I know, I know. You all thought I was pretty damn perfect.
But I have my demons - shocker! To name a few...
-I wish I was taller-
-I wish my hair/eyebrows/eyelashes were darker
-I wish my thighs were slimmer
-I wish I didn't have T-rex arms
-I wish my boobs were smaller
-I wish I didn't still break out like a teenager
-I wish my nose was smaller/shorter
-I wish my neck wasn't so thick
**Thankfully I'm pretty happy with my ass size (or the fact that I have
one, which is NOT an Aukeman trait. And this is something that my
paternal grandmother reportedly pointed out at my birth)
Funny how I'm also pretty bitchy and moody, but I don't have an agenda to change that (even though I could).

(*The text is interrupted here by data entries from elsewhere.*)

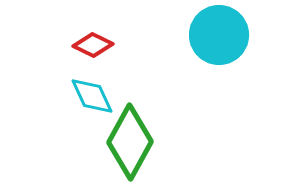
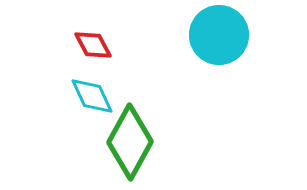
red diamond: rotated 36 degrees clockwise
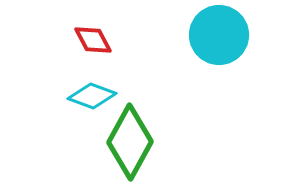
red diamond: moved 5 px up
cyan diamond: rotated 45 degrees counterclockwise
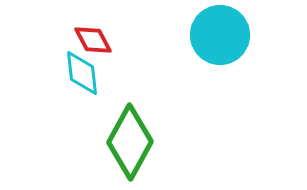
cyan circle: moved 1 px right
cyan diamond: moved 10 px left, 23 px up; rotated 63 degrees clockwise
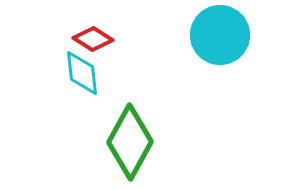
red diamond: moved 1 px up; rotated 30 degrees counterclockwise
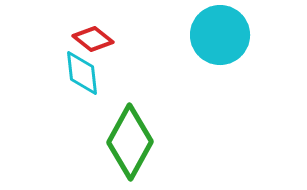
red diamond: rotated 6 degrees clockwise
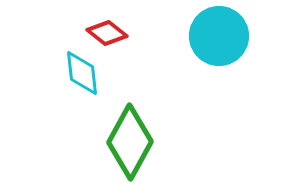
cyan circle: moved 1 px left, 1 px down
red diamond: moved 14 px right, 6 px up
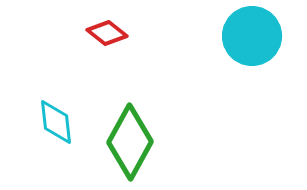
cyan circle: moved 33 px right
cyan diamond: moved 26 px left, 49 px down
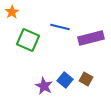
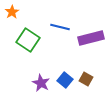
green square: rotated 10 degrees clockwise
purple star: moved 3 px left, 3 px up
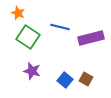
orange star: moved 6 px right, 1 px down; rotated 16 degrees counterclockwise
green square: moved 3 px up
purple star: moved 9 px left, 12 px up; rotated 12 degrees counterclockwise
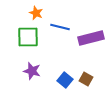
orange star: moved 18 px right
green square: rotated 35 degrees counterclockwise
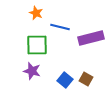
green square: moved 9 px right, 8 px down
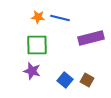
orange star: moved 2 px right, 4 px down; rotated 16 degrees counterclockwise
blue line: moved 9 px up
brown square: moved 1 px right, 1 px down
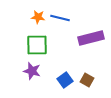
blue square: rotated 14 degrees clockwise
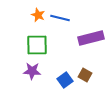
orange star: moved 2 px up; rotated 16 degrees clockwise
purple star: rotated 12 degrees counterclockwise
brown square: moved 2 px left, 5 px up
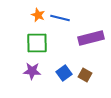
green square: moved 2 px up
blue square: moved 1 px left, 7 px up
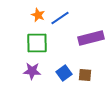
blue line: rotated 48 degrees counterclockwise
brown square: rotated 24 degrees counterclockwise
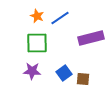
orange star: moved 1 px left, 1 px down
brown square: moved 2 px left, 4 px down
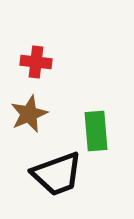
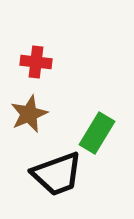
green rectangle: moved 1 px right, 2 px down; rotated 36 degrees clockwise
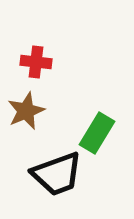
brown star: moved 3 px left, 3 px up
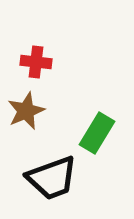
black trapezoid: moved 5 px left, 4 px down
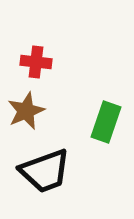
green rectangle: moved 9 px right, 11 px up; rotated 12 degrees counterclockwise
black trapezoid: moved 7 px left, 7 px up
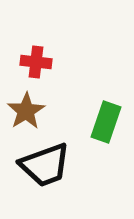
brown star: rotated 9 degrees counterclockwise
black trapezoid: moved 6 px up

I wasn't always built this way. I did ballet for 10 years and was slender. I played lacrosse, rugby, and worked as a volunteer firefighter. My body has evolved (and I'm not using that as a fancy way to say "fatter") as much as my interests.
Runners come in all shapes and sizes and speed abilities. And us thicker varieties aren't "joggers".
I remember my Mom telling me an old phrase that she heard as a child: Beauty is only skin deep, but ugly is to the bone.
I'd like to think of myself as a beautiful person on the inside despite how I loathed my body. I hope that people think of me as empathetic, compassionate, and as a good friend. In spite of the love handles. My body will continue to "evolve" (NOW you can insert "get fatter"). But I ever strive to be a beautiful person on the inside.
So, over the course of my run last night, I felt strong even though I was tired. I was running at a pretty decent pace that felt easier (which thankfully was evidenced by a lower heart rate than normal). I thought about how I've only been a runner for 4.5 years, and how I've stuck with it despite injuries and other setbacks. I amazed myself that I set goals to accomplish, and even when I don't reach goals, I haven't quit (although the idea teases me from time to time).
As each footstep fell, I felt spring in my stride and enjoyed the crisp air in my lungs. No, I don't have the body of Kara Goucher, but I amaze myself that I run to compete, and run for fun. My legs are strong enough to carry me mile after mile. And for that, I am one lucky girl.
And because of the personal accomplishments I've achieved, and how easy my run felt, I decided to quit hating my body as much as I do.
At 38, it's probably only downhill from here (and not the good kind of running downhill, either!)
I know exactly how you feel! I am slow, and NOT a jogger! I am also not super skinny, and don't look like the typical runner.